Hal tersebut menurut Yasonna menguatkan komitmen pemerintah dalam penyelesaian kasus pelanggaran HAM berat yang terjadi di masa lalu.
"Ini kan yang membuat keputusan ini kan orang-orang yang sangat kredibel. Jadi, saya kira kita yang pasti pemerintah sangat berkeinginan menyelesaikan itu (pelanggaran HAM berat)," ujar Yasonna di Kompleks Istana Kepresidenan, Kamis (12/1/2023).

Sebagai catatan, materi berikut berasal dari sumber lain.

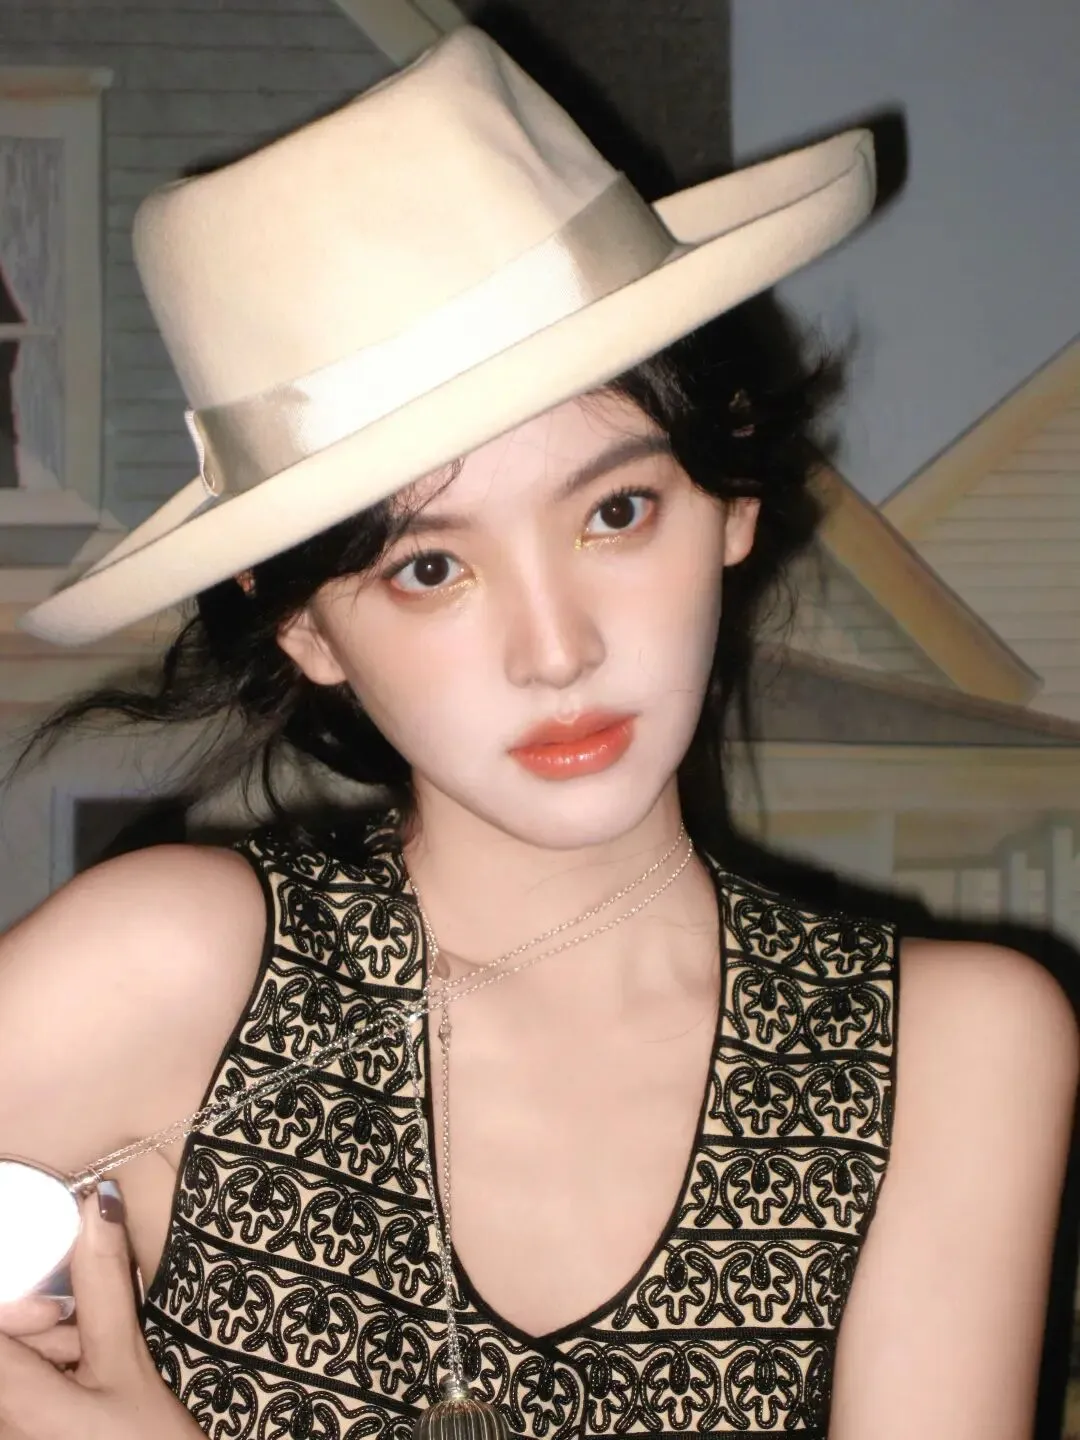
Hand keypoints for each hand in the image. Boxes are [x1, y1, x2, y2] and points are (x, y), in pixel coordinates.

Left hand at [0, 1182, 203, 1438]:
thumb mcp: (127, 1362)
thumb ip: (101, 1281)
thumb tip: (99, 1202)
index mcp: (11, 1402)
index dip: (20, 1302)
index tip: (52, 1302)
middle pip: (2, 1345)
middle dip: (35, 1326)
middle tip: (82, 1342)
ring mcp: (9, 1430)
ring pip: (12, 1365)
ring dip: (43, 1353)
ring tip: (92, 1372)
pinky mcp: (20, 1430)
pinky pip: (19, 1390)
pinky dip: (42, 1377)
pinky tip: (81, 1391)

Yasonna mengatakan, dalam konteks pelanggaran HAM berat ada hal-hal yang tidak bisa dilanjutkan secara pro justitia (demi hukum).
Baca juga: Soal Penyelesaian Yudisial Pelanggaran HAM Berat, Menkumham: Tergantung Bukti-bukti
Namun, menurutnya, bukan berarti pemerintah tidak ingin menyelesaikan kasus pelanggaran HAM berat yang telah terjadi di masa lalu.
Hanya saja, saat ini pemerintah melakukan upaya nonyudisial terlebih dulu.
Yasonna mengatakan, penyelesaian secara yudisial terhadap pelanggaran HAM berat tergantung dari bukti-bukti yang ada.
"Ya itu kan nanti apa, tergantung data bukti-bukti yang ada," katanya.
Baca juga: 3 Poin Pernyataan Jokowi soal Pelanggaran HAM Berat
Sebelumnya, Presiden Jokowi berjanji pemulihan hak korban pelanggaran HAM berat kan dilakukan secara adil dan tidak mengabaikan penyelesaian yudisial.
"Saya dan pemerintah berusaha untuk memulihkan hak-hak para korban secara adil dan bijaksana tanpa menegasikan penyelesaian yudisial (hukum)," kata Jokowi di Istana Negara pada Rabu (11/1/2023).
Sementara itu, Menteri Koordinator Bidang Politik, Hukum, dan Keamanan Mahfud MD menegaskan bahwa penyelesaian pelanggaran HAM berat masa lalu secara yudisial tetap dilakukan.
Ia mengatakan, selesainya tugas Tim PPHAM tidak meniadakan proses yudisial terhadap pelanggaran HAM berat di masa lalu.
"Tim ini tidak meniadakan proses yudisial," kata Mahfud saat menyerahkan laporan Tim PPHAM ke Presiden Jokowi di Istana Negara, Rabu.
Baca juga: Jokowi Akui 12 Peristiwa HAM Berat, Amnesty International: Pengakuan Belaka Menambah Luka Korban
Mahfud juga menyampaikan, Undang-Undang Nomor 26 Tahun 2000 tentang Pengadilan HAM telah mengatur bahwa pelanggaran HAM berat yang terjadi sebelum tahun 2000 diselesaikan lewat pengadilan HAM ad hoc atas persetujuan DPR.
Sementara itu, pelanggaran HAM berat yang terjadi setelah tahun 2000 akan diadili melalui pengadilan HAM biasa.